───── Selection ─────

The ancient inscriptions in the Pali Buddhist character have been discovered in various parts of Rajasthan of the race of Taxak or Tak, relating to the tribe Mori and Parmara are their descendants. Taxak Mori was the lord of Chittor from very early period.
The Huna Kingdom of Sialkot (of Mihir Kula 515-540 AD), destroyed by Yashodharman, was subsequently seized by a new dynasty of kshatriyas called Tak or Taxaka. The Taxak Mori as being lords of Chittor from very early period and few generations after the Guhilots supplanted the Moris. From 725 to 735, there were numerous defenders who appear to have considered the cause of Chittor their own the Tak from Asirgarh. This race appears to have retained possession of Asirgarh for at least two centuries after this event as its chieftain was one of
the most conspicuous leaders in the array of Prithvi Raj. In the poems
of Chandar he is called the "Standard, bearer, Tak of Asir."
Chittorgarh is the epitome of Rajput (Indian warrior caste) pride, romance and spirit for people of Chittor
always chose death before surrendering against anyone. It reverberates
with history of heroism and sacrifice that is evident from the tales
still sung by the bards of Rajasthan. Though it can now be called a
ruined citadel there is much more to this huge fort. It is a symbol of
all that was brave, true and noble in the glorious Rajput tradition.

───── Task data ─────

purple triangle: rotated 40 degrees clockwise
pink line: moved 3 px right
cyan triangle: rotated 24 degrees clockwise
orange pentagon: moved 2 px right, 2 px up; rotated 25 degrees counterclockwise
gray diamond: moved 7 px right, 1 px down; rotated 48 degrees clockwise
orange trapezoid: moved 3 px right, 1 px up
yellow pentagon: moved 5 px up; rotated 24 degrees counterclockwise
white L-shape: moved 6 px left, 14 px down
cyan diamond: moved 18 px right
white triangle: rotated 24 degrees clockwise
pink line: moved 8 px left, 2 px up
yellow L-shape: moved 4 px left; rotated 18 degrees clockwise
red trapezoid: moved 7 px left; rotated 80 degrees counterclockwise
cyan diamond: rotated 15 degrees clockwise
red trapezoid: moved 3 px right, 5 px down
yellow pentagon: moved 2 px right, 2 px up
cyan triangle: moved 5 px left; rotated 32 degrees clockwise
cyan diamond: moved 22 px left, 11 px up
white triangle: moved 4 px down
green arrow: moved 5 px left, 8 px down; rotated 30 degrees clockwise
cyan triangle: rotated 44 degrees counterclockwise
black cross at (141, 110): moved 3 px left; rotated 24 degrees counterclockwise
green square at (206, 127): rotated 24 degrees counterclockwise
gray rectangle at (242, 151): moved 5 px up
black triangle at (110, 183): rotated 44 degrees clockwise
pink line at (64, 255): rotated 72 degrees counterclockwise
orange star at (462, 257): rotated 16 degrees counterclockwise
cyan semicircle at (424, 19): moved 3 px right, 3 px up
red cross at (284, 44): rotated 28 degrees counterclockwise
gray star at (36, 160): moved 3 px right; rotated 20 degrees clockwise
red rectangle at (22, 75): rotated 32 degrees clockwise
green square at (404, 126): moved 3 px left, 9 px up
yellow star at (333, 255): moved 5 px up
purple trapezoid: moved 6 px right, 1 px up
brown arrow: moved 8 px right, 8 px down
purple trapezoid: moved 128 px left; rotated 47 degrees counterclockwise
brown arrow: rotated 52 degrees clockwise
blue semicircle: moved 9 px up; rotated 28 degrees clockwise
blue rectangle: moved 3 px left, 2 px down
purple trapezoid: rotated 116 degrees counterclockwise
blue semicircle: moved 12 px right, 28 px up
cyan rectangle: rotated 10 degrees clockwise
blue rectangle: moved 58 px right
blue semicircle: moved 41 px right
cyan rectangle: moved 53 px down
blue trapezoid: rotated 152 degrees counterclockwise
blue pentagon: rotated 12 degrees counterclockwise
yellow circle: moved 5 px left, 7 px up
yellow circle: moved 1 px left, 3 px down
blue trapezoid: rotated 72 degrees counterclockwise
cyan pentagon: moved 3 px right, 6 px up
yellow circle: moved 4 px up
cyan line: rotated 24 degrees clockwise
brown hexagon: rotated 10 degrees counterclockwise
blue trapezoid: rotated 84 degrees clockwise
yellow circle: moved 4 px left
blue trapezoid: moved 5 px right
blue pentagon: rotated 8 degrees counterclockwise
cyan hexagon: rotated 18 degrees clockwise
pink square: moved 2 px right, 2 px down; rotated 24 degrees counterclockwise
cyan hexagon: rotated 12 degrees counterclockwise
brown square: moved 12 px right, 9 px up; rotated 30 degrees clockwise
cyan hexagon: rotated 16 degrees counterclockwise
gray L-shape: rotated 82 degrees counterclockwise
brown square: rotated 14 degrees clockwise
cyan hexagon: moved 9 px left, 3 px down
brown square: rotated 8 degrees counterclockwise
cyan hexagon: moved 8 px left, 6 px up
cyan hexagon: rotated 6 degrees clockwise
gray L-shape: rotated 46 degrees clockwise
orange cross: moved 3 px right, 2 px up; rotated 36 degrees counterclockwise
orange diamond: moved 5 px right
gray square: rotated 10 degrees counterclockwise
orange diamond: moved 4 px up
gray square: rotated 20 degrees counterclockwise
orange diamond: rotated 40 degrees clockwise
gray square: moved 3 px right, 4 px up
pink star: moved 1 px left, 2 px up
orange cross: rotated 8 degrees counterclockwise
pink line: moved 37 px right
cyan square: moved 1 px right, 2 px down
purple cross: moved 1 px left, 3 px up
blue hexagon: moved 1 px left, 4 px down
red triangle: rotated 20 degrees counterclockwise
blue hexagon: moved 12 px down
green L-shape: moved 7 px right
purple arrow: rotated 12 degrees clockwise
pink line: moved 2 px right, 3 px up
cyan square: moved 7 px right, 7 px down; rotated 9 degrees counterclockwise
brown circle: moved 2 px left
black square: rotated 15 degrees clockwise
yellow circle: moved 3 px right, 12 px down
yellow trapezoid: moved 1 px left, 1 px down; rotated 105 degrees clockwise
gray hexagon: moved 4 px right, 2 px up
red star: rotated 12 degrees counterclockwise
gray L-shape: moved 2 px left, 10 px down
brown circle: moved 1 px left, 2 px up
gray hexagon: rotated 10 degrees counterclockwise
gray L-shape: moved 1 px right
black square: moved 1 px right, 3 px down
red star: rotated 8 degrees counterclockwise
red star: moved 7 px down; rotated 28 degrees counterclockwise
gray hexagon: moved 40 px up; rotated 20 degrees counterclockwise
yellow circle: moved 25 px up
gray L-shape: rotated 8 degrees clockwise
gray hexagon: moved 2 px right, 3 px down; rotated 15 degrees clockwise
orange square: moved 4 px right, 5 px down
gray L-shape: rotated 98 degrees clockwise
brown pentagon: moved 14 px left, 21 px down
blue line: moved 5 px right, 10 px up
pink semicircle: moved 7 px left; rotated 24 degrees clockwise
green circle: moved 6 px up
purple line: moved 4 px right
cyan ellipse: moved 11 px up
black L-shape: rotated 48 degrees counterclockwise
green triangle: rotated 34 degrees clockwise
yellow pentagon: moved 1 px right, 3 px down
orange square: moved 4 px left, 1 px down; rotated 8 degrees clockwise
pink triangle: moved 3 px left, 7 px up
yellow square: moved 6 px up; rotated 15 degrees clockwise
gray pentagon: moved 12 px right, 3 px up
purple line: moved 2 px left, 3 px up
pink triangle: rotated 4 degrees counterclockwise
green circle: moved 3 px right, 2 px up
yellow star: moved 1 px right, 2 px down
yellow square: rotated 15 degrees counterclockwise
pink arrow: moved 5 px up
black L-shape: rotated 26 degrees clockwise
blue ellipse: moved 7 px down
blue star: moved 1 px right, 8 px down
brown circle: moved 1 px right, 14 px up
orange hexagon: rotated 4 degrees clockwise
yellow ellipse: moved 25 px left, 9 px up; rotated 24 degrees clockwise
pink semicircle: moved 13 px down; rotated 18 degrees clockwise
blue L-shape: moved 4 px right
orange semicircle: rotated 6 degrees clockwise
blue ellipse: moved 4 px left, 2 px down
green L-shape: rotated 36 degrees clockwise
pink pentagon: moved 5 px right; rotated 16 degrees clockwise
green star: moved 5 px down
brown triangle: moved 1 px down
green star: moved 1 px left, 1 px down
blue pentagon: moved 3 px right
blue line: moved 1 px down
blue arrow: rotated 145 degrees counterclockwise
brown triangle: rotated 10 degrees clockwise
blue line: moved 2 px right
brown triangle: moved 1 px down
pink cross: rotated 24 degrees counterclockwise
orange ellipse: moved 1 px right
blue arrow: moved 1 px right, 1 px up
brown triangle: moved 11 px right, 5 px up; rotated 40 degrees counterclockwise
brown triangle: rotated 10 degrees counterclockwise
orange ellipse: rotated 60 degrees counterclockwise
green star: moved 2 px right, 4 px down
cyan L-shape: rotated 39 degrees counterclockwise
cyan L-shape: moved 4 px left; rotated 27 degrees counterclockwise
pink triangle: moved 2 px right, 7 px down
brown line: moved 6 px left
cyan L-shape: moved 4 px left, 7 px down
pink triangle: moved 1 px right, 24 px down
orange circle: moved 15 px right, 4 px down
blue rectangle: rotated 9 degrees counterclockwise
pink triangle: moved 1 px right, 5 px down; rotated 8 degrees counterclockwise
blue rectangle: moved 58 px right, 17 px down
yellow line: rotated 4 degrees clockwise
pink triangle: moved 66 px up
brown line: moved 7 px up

─────

• Tasks for this exercise:
- A) Reproduce the passage on Chittor between "The ancient inscriptions" and "very early period.", inclusive.
- B) Write out the records from their first line through the line containing "blue semicircle: moved 9", inclusive.

• Responses to the exercise:
- A)
The ancient inscriptions in the Pali Buddhist character have been discovered in various parts of Rajasthan of the race of Taxak or Tak, relating to the tribe Mori and Parmara are their descendants. Taxak Mori was the lord of Chittor from very early period.

- B)
purple triangle: rotated 40 degrees clockwise
pink line: moved 3 px right
cyan triangle: rotated 24 degrees clockwise
orange pentagon: moved 2 px right, 2 px up; rotated 25 degrees counterclockwise
gray diamond: moved 7 px right, 1 px down; rotated 48 degrees clockwise
orange trapezoid: moved 3 px right, 1 px up
yellow pentagon: moved 5 px up; rotated 24 degrees counterclockwise
white L-shape: moved 6 px left, 14 px down
cyan diamond: moved 18 px right
white triangle: rotated 24 degrees clockwise
pink line: moved 8 px left, 2 px up
yellow L-shape: moved 4 px left; rotated 18 degrees clockwise
red trapezoid: moved 7 px left; rotated 80 degrees counterclockwise
cyan diamond: rotated 15 degrees clockwise
red trapezoid: moved 3 px right, 5 px down
yellow pentagon: moved 2 px right, 2 px up
cyan triangle: moved 5 px left; rotated 32 degrees clockwise
cyan diamond: moved 22 px left, 11 px up
white triangle: moved 4 px down
green arrow: moved 5 px left, 8 px down; rotated 30 degrees clockwise
cyan triangle: rotated 44 degrees counterclockwise
black cross at (141, 110): moved 3 px left; rotated 24 degrees counterclockwise
green square at (206, 127): rotated 24 degrees counterclockwise
gray rectangle at (242, 151): moved 5 px up
black triangle at (110, 183): rotated 44 degrees clockwise
pink line at (64, 255): rotated 72 degrees counterclockwise
orange star at (462, 257): rotated 16 degrees counterclockwise
cyan semicircle at (424, 19): moved 3 px right, 3 px up
red cross at (284, 44): rotated 28 degrees counterclockwise
gray star at (36, 160): moved 3 px right; rotated 20 degrees clockwise
red rectangle at (22, 75): rotated 32 degrees clockwise
green square at (404, 126): moved 3 px left, 9 px up
yellow star at (333, 255): moved 5 px up
purple trapezoid: moved 6 px right, 1 px up
brown arrow: moved 8 px right, 8 px down
purple trapezoid: moved 128 px left; rotated 47 degrees counterclockwise
brown arrow: rotated 52 degrees clockwise
blue semicircle: moved 9 px up; rotated 28 degrees clockwise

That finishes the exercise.